Task directions:
Reproduce the listing below in full and exactly; no pictures belong in the copy.
Top of Data provided
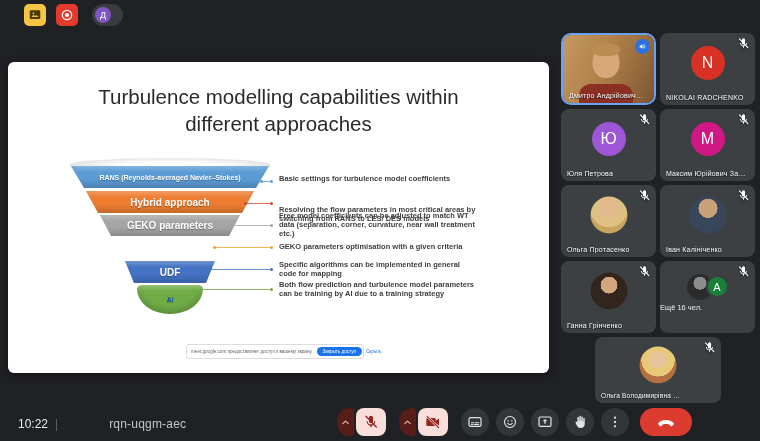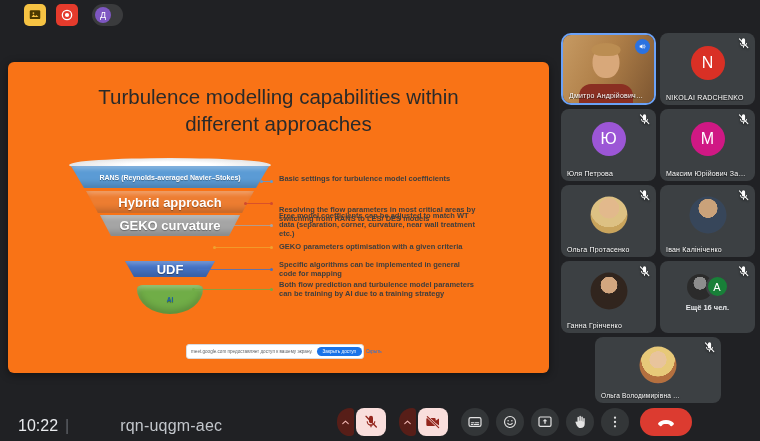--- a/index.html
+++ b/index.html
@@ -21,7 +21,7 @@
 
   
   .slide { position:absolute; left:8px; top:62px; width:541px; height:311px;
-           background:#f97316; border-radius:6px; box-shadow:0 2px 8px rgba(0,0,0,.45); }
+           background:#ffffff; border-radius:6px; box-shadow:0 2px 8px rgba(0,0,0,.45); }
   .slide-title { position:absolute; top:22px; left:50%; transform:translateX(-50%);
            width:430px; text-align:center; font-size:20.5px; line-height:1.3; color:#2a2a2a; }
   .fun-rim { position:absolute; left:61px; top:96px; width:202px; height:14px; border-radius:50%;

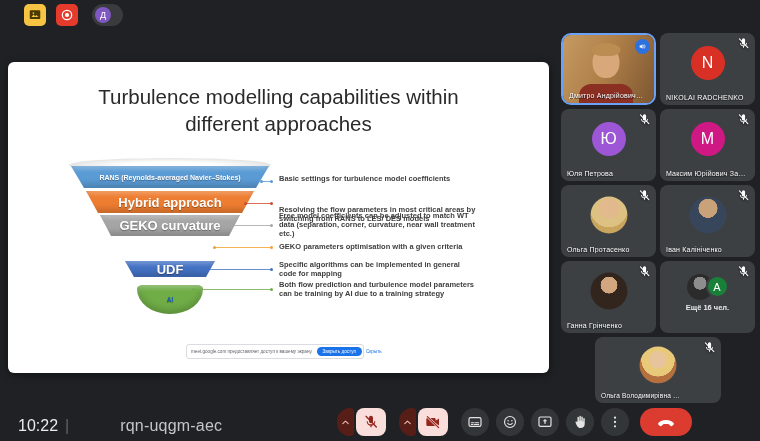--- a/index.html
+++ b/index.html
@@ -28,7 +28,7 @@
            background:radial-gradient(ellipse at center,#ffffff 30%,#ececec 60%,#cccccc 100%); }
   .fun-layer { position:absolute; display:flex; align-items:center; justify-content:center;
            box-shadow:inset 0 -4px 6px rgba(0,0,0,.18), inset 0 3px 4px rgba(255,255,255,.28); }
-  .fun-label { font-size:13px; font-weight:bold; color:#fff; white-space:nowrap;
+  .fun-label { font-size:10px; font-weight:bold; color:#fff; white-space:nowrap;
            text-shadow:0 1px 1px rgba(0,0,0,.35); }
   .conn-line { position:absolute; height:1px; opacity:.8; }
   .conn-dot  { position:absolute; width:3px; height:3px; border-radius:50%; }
Bottom of Data provided
Output of the task:
--- a/index.html
+++ b/index.html
@@ -21,7 +21,7 @@
 
   
   .slide { position:absolute; left:8px; top:62px; width:541px; height:311px;
-           background:#f97316; border-radius:6px; box-shadow:0 2px 8px rgba(0,0,0,.45); }
+           background:#ffffff; border-radius:6px; box-shadow:0 2px 8px rgba(0,0,0,.45); }
   .slide-title { position:absolute; top:22px; left:50%; transform:translateX(-50%);
            width:430px; text-align:center; font-size:20.5px; line-height:1.3; color:#2a2a2a; }
   .fun-rim { position:absolute; left:61px; top:96px; width:202px; height:14px; border-radius:50%;

--- a/index.html
+++ b/index.html
@@ -28,7 +28,7 @@
            background:radial-gradient(ellipse at center,#ffffff 30%,#ececec 60%,#cccccc 100%); }
   .fun-layer { position:absolute; display:flex; align-items:center; justify-content:center;
            box-shadow:inset 0 -4px 6px rgba(0,0,0,.18), inset 0 3px 4px rgba(255,255,255,.28); }
-  .fun-label { font-size:13px; font-weight:bold; color:#fff; white-space:nowrap;
+  .fun-label { font-size:10px; font-weight:bold; color:#fff; white-space:nowrap;
            text-shadow:0 1px 1px rgba(0,0,0,.35); }
   .conn-line { position:absolute; height:1px; opacity:.8; }
   .conn-dot  { position:absolute; width:3px; height:3px; border-radius:50%; }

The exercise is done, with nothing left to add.